(Saved entries)
★ ★ ★ ★ ★

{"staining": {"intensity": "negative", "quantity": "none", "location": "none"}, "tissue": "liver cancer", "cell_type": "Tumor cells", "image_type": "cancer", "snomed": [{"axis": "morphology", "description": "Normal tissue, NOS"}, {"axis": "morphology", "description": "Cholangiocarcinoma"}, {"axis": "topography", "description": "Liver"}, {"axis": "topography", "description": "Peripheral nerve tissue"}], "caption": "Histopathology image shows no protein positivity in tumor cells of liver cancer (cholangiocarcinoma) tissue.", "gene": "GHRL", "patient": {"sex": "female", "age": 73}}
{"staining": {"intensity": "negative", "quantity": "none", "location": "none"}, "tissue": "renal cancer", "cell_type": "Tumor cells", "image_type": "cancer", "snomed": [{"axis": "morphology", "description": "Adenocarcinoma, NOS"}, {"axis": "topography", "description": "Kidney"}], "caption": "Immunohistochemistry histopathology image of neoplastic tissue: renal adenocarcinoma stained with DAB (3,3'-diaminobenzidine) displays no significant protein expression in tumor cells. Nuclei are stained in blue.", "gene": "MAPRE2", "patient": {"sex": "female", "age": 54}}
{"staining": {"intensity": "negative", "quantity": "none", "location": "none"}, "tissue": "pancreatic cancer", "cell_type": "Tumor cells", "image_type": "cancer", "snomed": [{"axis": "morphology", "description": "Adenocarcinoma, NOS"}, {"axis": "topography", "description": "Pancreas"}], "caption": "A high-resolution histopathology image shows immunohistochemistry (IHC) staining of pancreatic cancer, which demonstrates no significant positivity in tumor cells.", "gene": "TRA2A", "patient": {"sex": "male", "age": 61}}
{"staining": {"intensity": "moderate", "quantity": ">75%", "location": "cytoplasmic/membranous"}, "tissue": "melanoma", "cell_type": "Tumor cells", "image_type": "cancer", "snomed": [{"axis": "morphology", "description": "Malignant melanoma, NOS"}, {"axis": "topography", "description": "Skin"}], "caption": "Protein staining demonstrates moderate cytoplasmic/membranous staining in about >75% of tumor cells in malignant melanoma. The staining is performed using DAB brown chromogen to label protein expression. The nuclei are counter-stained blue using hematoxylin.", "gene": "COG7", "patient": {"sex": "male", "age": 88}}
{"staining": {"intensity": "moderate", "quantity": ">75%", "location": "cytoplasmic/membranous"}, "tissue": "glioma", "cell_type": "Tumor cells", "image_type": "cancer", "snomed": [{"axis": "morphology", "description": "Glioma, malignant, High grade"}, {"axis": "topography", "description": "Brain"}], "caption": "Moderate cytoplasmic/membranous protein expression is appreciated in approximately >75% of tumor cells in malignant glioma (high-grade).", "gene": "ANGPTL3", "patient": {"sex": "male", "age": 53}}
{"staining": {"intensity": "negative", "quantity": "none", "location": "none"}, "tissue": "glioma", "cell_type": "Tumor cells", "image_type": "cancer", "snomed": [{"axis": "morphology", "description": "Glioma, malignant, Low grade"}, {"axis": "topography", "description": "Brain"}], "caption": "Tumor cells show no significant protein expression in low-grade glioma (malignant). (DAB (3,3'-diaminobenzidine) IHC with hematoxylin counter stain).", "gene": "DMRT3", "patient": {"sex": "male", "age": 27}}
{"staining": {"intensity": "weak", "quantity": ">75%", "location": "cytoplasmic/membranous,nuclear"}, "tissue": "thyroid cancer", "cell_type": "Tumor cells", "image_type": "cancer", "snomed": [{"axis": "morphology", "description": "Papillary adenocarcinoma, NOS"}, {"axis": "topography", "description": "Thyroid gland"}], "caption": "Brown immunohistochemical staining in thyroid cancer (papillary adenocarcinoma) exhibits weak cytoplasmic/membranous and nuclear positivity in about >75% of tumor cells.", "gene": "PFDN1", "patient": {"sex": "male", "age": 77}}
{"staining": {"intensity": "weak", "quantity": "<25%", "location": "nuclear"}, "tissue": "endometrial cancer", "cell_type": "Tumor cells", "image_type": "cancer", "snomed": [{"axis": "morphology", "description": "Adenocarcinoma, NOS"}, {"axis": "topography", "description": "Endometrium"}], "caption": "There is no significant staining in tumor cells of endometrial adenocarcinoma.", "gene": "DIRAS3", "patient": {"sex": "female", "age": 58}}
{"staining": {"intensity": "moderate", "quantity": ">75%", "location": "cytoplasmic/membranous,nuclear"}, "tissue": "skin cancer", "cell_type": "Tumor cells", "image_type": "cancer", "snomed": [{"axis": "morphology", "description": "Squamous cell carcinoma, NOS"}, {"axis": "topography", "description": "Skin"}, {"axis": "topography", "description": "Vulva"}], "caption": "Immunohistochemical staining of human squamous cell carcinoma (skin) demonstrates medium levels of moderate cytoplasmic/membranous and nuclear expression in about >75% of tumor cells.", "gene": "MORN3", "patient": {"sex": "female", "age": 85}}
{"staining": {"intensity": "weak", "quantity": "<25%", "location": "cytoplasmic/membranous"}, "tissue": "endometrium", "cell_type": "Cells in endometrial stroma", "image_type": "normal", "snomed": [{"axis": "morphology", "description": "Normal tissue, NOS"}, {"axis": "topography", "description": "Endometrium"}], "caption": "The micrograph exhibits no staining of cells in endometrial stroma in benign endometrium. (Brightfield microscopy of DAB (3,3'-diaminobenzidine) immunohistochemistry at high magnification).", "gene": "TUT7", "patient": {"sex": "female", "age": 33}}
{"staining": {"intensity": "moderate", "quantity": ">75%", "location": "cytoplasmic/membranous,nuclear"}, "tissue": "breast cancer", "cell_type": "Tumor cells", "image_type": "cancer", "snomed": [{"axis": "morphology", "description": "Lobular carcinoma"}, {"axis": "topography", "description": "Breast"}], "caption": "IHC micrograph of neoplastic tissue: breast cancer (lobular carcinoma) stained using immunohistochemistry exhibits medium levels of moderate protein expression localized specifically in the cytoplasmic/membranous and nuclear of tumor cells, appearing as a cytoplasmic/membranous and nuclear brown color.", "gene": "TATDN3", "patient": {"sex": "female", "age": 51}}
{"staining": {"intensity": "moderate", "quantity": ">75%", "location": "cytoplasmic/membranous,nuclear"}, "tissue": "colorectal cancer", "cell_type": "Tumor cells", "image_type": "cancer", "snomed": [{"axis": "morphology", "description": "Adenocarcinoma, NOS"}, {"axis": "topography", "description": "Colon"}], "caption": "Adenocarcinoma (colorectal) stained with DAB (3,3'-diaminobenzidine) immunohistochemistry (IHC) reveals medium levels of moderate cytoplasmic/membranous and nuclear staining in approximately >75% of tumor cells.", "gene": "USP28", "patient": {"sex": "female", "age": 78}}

★ ★ ★ ★ ★

→ Description of the task
Reproduce the lines above, beginning at the line with "staining demonstrates moderate" and stopping after the line with "cells show no", exactly as they are.

→ Solution below
{"staining": {"intensity": "moderate", "quantity": ">75%", "location": "cytoplasmic/membranous"}, "tissue": "melanoma", "cell_type": "Tumor cells", "image_type": "cancer", "snomed": [{"axis": "morphology", "description": "Malignant melanoma, NOS"}, {"axis": "topography", "description": "Skin"}], "caption": "Protein staining demonstrates moderate cytoplasmic/membranous staining in about >75% of tumor cells in malignant melanoma. The staining is performed using DAB brown chromogen to label protein expression. The nuclei are counter-stained blue using hematoxylin.", "gene": "COG7", "patient": {"sex": "male", "age": 88}}
{"staining": {"intensity": "moderate", "quantity": ">75%", "location": "cytoplasmic/membranous"}, "tissue": "glioma", "cell_type": "Tumor cells", "image_type": "cancer", "snomed": [{"axis": "morphology", "description": "Glioma, malignant, High grade"}, {"axis": "topography", "description": "Brain"}], "caption": "Moderate cytoplasmic/membranous protein expression is appreciated in approximately >75% of tumor cells in malignant glioma (high-grade).", "gene": "ANGPTL3", "patient": {"sex": "male", "age": 53}}
{"staining": {"intensity": "negative", "quantity": "none", "location": "none"}, "tissue": "glioma", "cell_type": "Tumor cells", "image_type": "cancer", "snomed": [{"axis": "morphology", "description": "Glioma, malignant, Low grade"}, {"axis": "topography", "description": "Brain"}], "caption": "Tumor cells show no significant protein expression in low-grade glioma (malignant). (DAB (3,3'-diaminobenzidine) IHC with hematoxylin counter stain).", "gene": "DMRT3", "patient": {"sex": "male", "age": 27}}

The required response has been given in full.